Realizou-se, então, a audiência de julgamento, na qual se procedeu à gravação da prova testemunhal produzida, finda a qual se fixou, através do Despacho de fls. 172/178, por referência à base instrutória, a matéria de facto provada. Fundamentando a resposta (conjunta) aos quesitos 1º, 2º, 3º, 4º, 5º e 8º[ 1º O R. manteve com a [mãe do A.] um relacionamento amoroso, concretizado em relações sexuais completas? 2º Desde há mais de 10 anos? 3º Sempre que o réu realizava serviços para a [mãe do A.] ou a encontrava casualmente, convidava-la para manterem relações sexuais? 4º O que se concretizava? 5º Os comportamentos referidos em 1º a 4º ocorreram, também, nos meses de Janeiro a Setembro de 1998? 8º O relacionamento sexual da [mãe do A.] com o réu foi exclusivo, sendo apenas com o réu que a [mãe do autor] manteve relações sexuais nos primeiros 120 dias dos 300 que precederam o nascimento do [autor]?] [ Resposta que foi: “Provado apenas que em virtude dos serviços que realizava para a mãe do menor A... […], o réu encontrava-se várias vezes com a B...na residência desta e nas suas propriedades, tendo com a mesma mantido relações sexuais pelo menos nos primeiros 120 dias dos 300 que precederam o nascimento do menor.”], disse-se nesse Despacho: “[…] A convicção do tribunal no sentido de que o réu manteve relações sexuais com a B... pelo menos nos primeiros 120 dias dos 300 que precederam o nascimento do menor, assentou nas regras da experiência comum, à luz das quais e socorrendo-se do disposto no artigo 351º do Código Civil, se entendeu presumir a existência de tal relacionamento, conjugando o facto objectivo de a B... e o réu se conhecerem, trabalharem juntos e se encontrarem com bastante frequência durante o período que antecedeu o nascimento do menor, quer na residência daquela, quer nas propriedades agrícolas onde trabalhavam, com a persistente recusa por parte do réu em se submeter aos exames de sangue.

####################

▸ REQUISITOS DO EXERCÍCIO:
A) Traduza para inglês a seguinte frase do excerto da decisão judicial: "Realizou-se, então, a audiência de julgamento, na qual se procedeu à gravação da prova testemunhal produzida, finda a qual se fixou, através do Despacho de fls. 172/178, por referência à base instrutória, a matéria de facto provada."
B) Segundo o excerto da decisão judicial, em que artigo do Código Civil se apoiou o tribunal para presumir a existência do relacionamento?
C) Prossiga o excerto da decisão judicial a partir da última frase apresentada.

▸ DADOS FORNECIDOS:
####################

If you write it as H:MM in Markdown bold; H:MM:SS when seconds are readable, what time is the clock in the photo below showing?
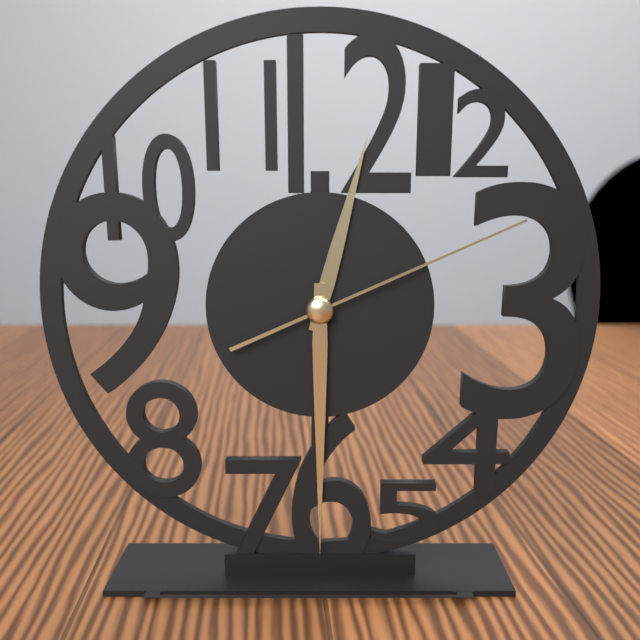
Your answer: **12:30:11**
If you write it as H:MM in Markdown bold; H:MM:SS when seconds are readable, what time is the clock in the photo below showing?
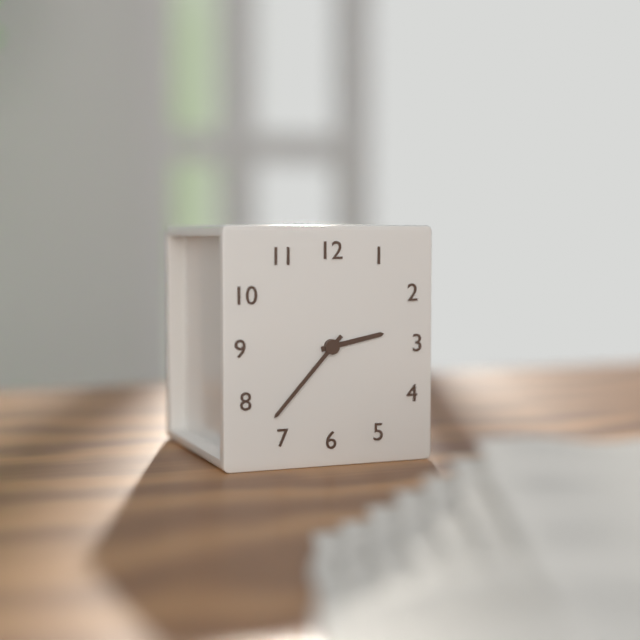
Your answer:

####################

▸ RESULTADOS DO EXERCÍCIO:
A) The trial hearing was then held, during which the witness testimony given was recorded, after which the facts found to be proven were established through the Order at pages 172/178, by reference to the list of issues to be proved.

B) No artigo 351º do Código Civil.

C)
Estabelece o artigo 519º, nº 2, 2ª parte do Código de Processo Civil, para além do mais, que se aquele que recuse a colaboração for parte, o tribunal apreciará livremente o valor da recusa para efeitos probatórios, recusa essa que, no caso do réu, evidencia, no entender do tribunal, que este se considera, no plano subjectivo, como o verdadeiro pai biológico do menor A..., recusando a feitura do exame com o fundado receio de que o seu resultado venha a comprovar esse facto.
[…]” [transcrição de fls. 175/176] E, depois de lembrar as sucessivas recusas do R. em se submeter a exame, culminando com a já referida recusa expressa, acrescentou-se nessa fundamentação: “Com tal actuação e sem invocar uma causa legítima para a sua recusa, sem dúvida que o réu inviabilizou ao autor a produção de um meio de prova de especial relevância sobre um facto essencial para o julgamento da causa.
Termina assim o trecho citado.